Monroe. He had cast a shade of the grouch over them all. Somehow, the mother was calmed by the sense of some pervading evil thing, inexpressibly unaccountable. Somehow, the two young ladies felt the chilly presence of a tentacled fish out of water, that was wholly inexplicable. Somehow, the father (unknown to the rest) could not raise himself out of the coolness, into which the ghost had plunged him.
The two young ladies had greeted Monroe very gracefully and profusely, when they first came down stairs; but they momentarily lapsed into mediocre silence by the all pervading something they could not fathom.

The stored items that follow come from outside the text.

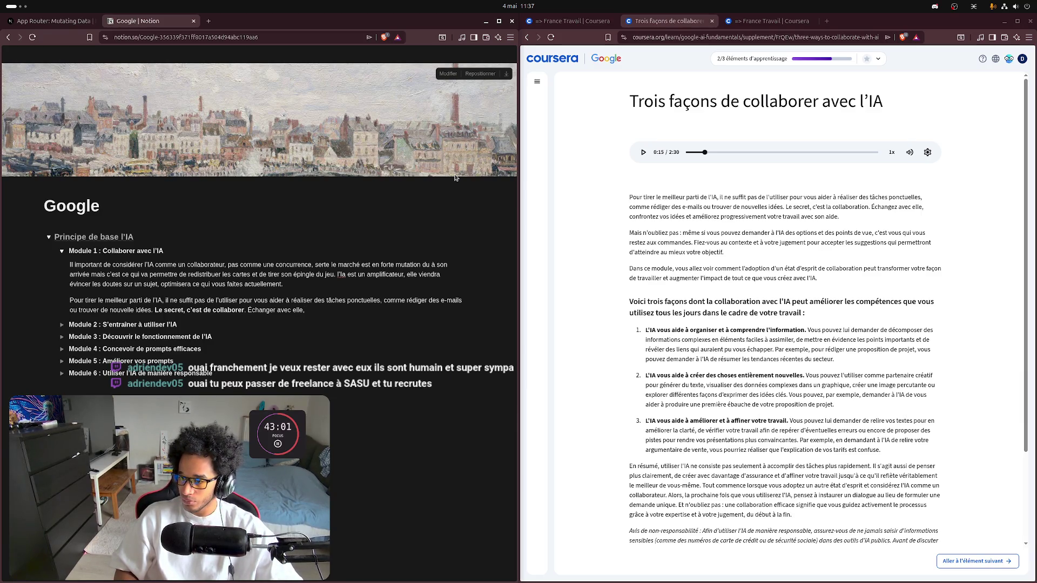
type("onfr")
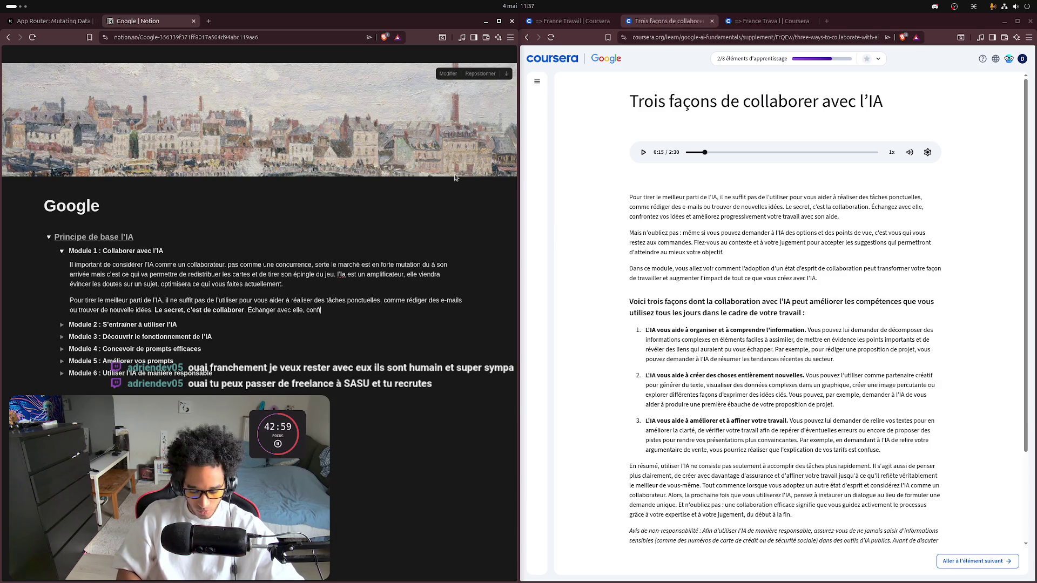
type("ontez vos ")
type("idées ")
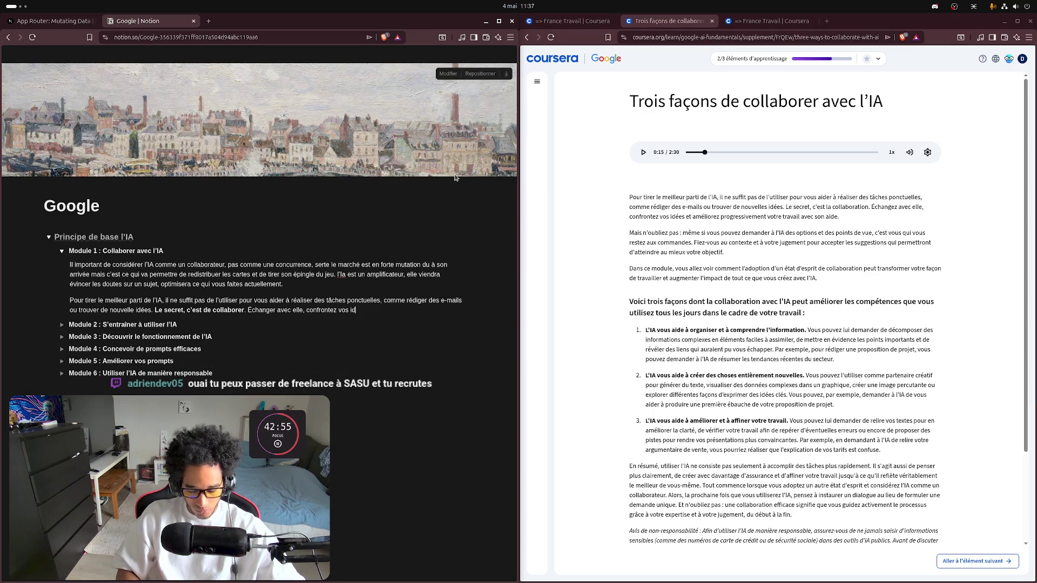
type("et ")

The mother started out to be very gleeful over her daughter's recovering health: but instinctively having a premonition of a mysterious caul overhanging her, she slumped into an unbearable quietude. So dinner was eaten with a sort of wingless spirit in them all, proving a discomforting failure in its pleasureableness.
Monroe, in his impenetrability, did not see anything unusual. Had he seen, had he noticed, had he heeded, he would have departed at the most opportune time. But no; he loitered in the parlor, after dinner, and sought to engage Edith in quiet conversation. And he succeeded. Edith was sitting on a settee, with a silk mantle thrown over her shoulders.
Star was drumming on the piano, on which she was now taking lessons, the father and mother being out. Monroe sat down by Edith. After foolishly gazing about the room, as if in an indecisive state of mind about how to entertain himself, he said, icily:
"Miss Jarney, may I have the pleasure of calling on you sometimes?"